To explore the role of potential new DRMs, the mutations at 14 sites with significantly increased mutation rates at TF were used for co-variation analyses. Nine known DRMs (K65R, V106 M, Y115F, V179 T/E/D, Y181C, M184 V, and G190S) and two potential new DRMs (V75 L and L228R) were demonstrated to be under positive selection pressure (Ka/Ks > 1, LOD > 2). Twenty-eight links were detected among these mutations (cKa/Ks > 1, LOD > 2) (Table 2). Among them, the known DRMs Y181C and G190S showed the strongest correlation (cKa/Ks_Y181C-G190S = 22.86, LOD = infinity). V75 L was correlated with known DRMs G190S (cKa/Ks_V75L-G190S = 3.24, LOD = infinity), K65R (cKa/Ks_K65R-V75L = 2.00, LOD = 5.04), and M184 V (cKa/Ks_V75L-M184V = 1.25, LOD = 4.03). L228R was correlated with known DRMs G190S (cKa/Ks_L228R-G190S = 2.25, LOD = infinity) and K65R (cKa/Ks_K65R-L228R = 2.00, LOD = 3.46), and strongly correlated with Y181C (cKa/Ks_Y181C-L228R = 6.00, LOD = 4.09) (Table 2).

To further explore the temporal association and the evolutionary dynamics between Y181C and L228R, longitudinal plasma samples of four CRF01_AE-infected patients with Y181C and L228R mutations were studied using deep sequencing.

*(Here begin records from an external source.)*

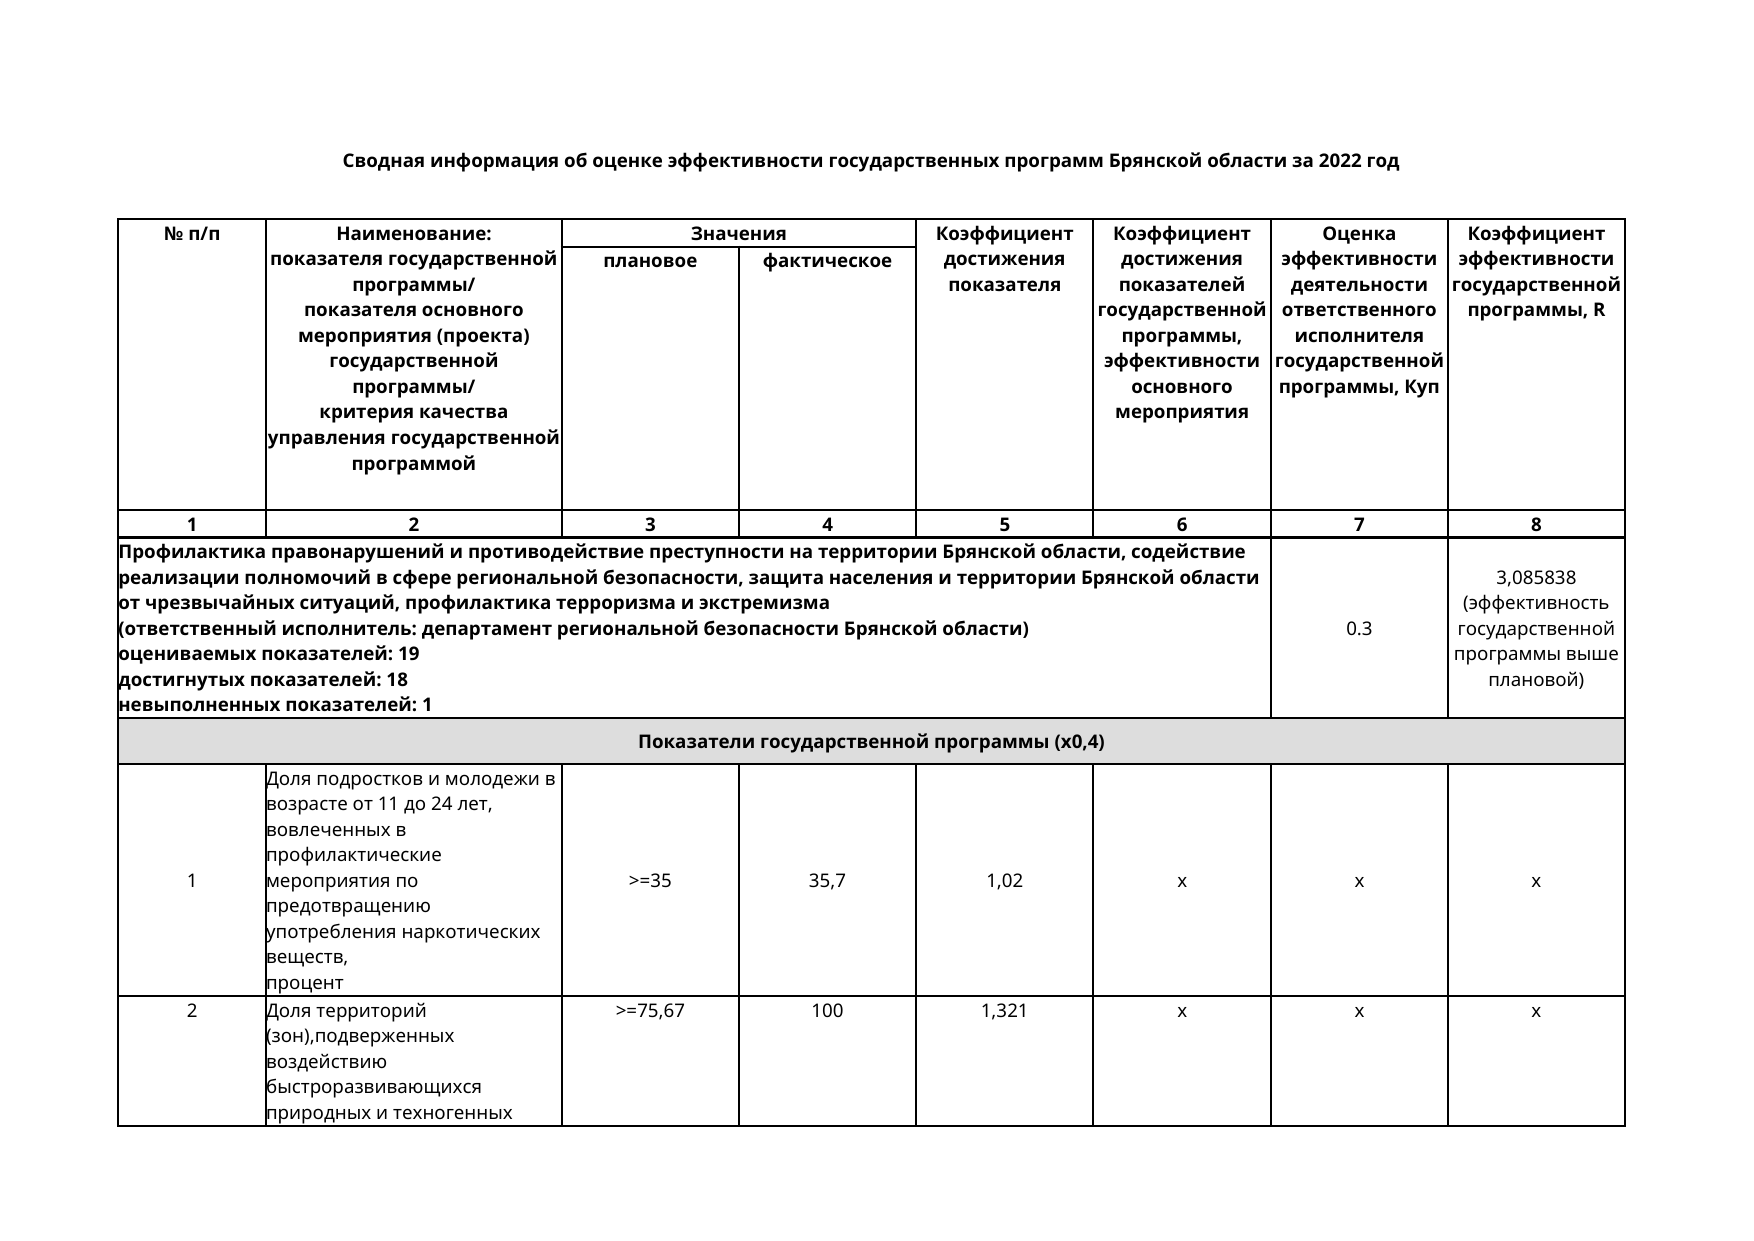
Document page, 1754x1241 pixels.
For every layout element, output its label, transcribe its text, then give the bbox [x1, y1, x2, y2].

table_cell Оценка эффективности деятельности ответственного исполнителя государственной программы, Куп [1272, 220, 1447, 509]
table_cell >=35 [563, 765, 738, 995]
table_cell Коэффициент достижения показателя [917, 220, 1092, 509]
table_cell Коэффициент достижения показателей государственной программы, эффективности основного мероприятия [1094, 220, 1270, 509]
table_cell >=75,67 [563, 997, 738, 1124]
table_cell Показатели государственной программы (x0,4) [119, 719, 1624, 763]
table_cell 3,085838 (эффективность государственной программы выше плановой) [1449, 539, 1624, 717]
table_cell x [1272, 997, 1447, 1124]
table_cell 2 [119, 997, 265, 1124]
table_cell x [1094, 997, 1270, 1124]
table_cell № п/п [119, 220, 265, 509]
table_cell 5 [917, 511, 1092, 536]
table_cell плановое [563, 248, 738, 509]
table_cell Наименование: показателя государственной программы/ показателя основного мероприятия (проекта) государственной программы/ критерия качества управления государственной программой [267, 220, 561, 509]
table_cell Профилактика правонарушений и противодействие преступности на территории Брянской области, содействие реализации полномочий в сфере региональной безопасности, защита населения и территории Брянской области от чрезвычайных ситуаций, профилактика терроризма и экстремизма (ответственный исполнитель: департамент региональной безопасности Брянской области) оцениваемых показателей: 19 достигнутых показателей: 18 невыполненных показателей: 1 [119, 539, 1270, 717]
table_cell Доля подростков и молодежи в возрасте от 11 до 24 лет, вовлеченных в профилактические мероприятия по предотвращению употребления наркотических веществ, процент [267, 765, 561, 995]
table_cell 7 [1272, 511, 1447, 536]
table_cell Значения [563, 220, 915, 246]
table_cell x [1094, 765, 1270, 995]
table_cell 100 [740, 997, 915, 1124]
table_cell 1 [119, 511, 265, 536]
table_cell фактическое [740, 248, 915, 509]
table_cell 2 [267, 511, 561, 536]
table_cell 3 [563, 511, 738, 536]
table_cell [267, 997, 561, 1124]
table_cell x [1449, 765, 1624, 995]
table_cell 4 [740, 511, 915, 536]
table_cell 35,7 [740, 765, 915, 995]
table_cell x [1272, 765, 1447, 995]
table_cell 6 [1094, 511, 1270, 536]
table_cell 8 [1449, 511, 1624, 536]
table_header Сводная информация об оценке эффективности государственных программ Брянской области за 2022 год [118, 148, 1624, 218]
table_cell Коэффициент эффективности государственной программы, R [1449, 220, 1624, 509]
table_cell 1 [119, 765, 265, 995]
table_cell x [1449, 997, 1624, 1124]
table_cell 1,02 [917, 765, 1092, 995]
table_cell 0.3 [1272, 539, 1447, 717]
table_cell 1,321 [917, 997, 1092, 1124]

The first case demonstrated a time lag between the Y181C and L228R mutations; Y181C occurred in 53.4% of the sequences at 1-month post treatment, which increased to 100% at 3 months post treatment, and L228R did not appear until 6 months post treatment, when 87.1% of sequences carried both Y181C and L228R mutations. The second and third cases had Y181C and L228R only at TF. For the second case, 100% of sequences carried both Y181C and L228R simultaneously while, for the third case, 80% of sequences carried both Y181C and L228R simultaneously, and the remaining 20% carried only Y181C (Fig. 3). The fourth case could not be analyzed due to sequencing failure.